After an investigation by The Observer newspaper, it has come to light that 20 NHS Trusts and seven mental health charities used the Meta Pixel (a small piece of code that creates a transparent pixel on the webpage) to track usage on their respective websites. However, this tracking tool also transferred personal data about individuals (including sensitive health data) to Meta. Meta uses the data that the Pixel provides to improve its targeted advertising.

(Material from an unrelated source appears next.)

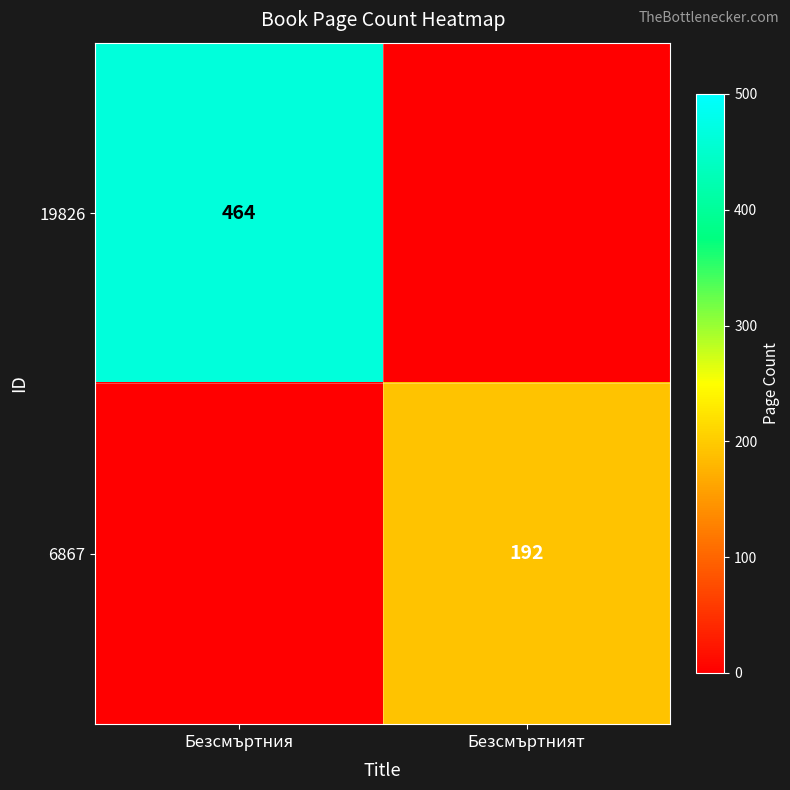

The value of 6867 at Безсмъртният is 192. True or false?

True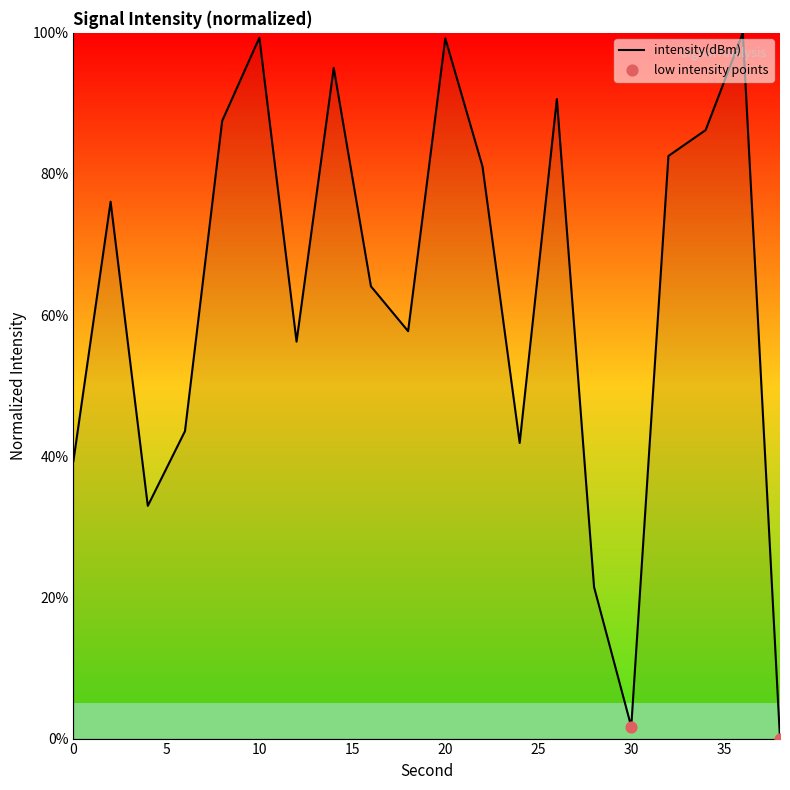

What is the greatest value displayed?

100.0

The Observer found that the quality of privacy policies on the charities’ websites varied considerably. Some did not even mention the use of the Meta Pixel. However, even where it was mentioned, data transferred occurred on loading the landing page, before the user had the chance to decline cookies. When a user clicked a link which referred to ‘support with abuse,’ ‘support with suicidal thoughts’ or ‘support with self-harm,’ the fact that that individual had clicked that link was then matched with the user’s IP address and often with their Facebook account ID, which made them easily identifiable.

All the NHS Trusts and most of the charities have now removed the Meta Pixel from their webpages. Facebook has stated that organisations should not use the Meta Pixel to collect or share sensitive data, and claims to have filters to weed out sensitive data it receives by mistake. However, past research in these filters has suggested they do not always work, and Facebook itself has admitted the system does not catch everything. The ICO has already opened a formal investigation into the NHS Trusts use of the Meta Pixel, and has ‘noted the new findings’ with regard to the charities’ use. A spokesperson for the ICO has said:

‘Organisations must provide clear and comprehensive information to users when using cookies and similar technologies, especially where sensitive personal information is involved. We are continuing to review the findings and to investigate the potential extent of any personal data collected and shared with third parties via the use of pixels.’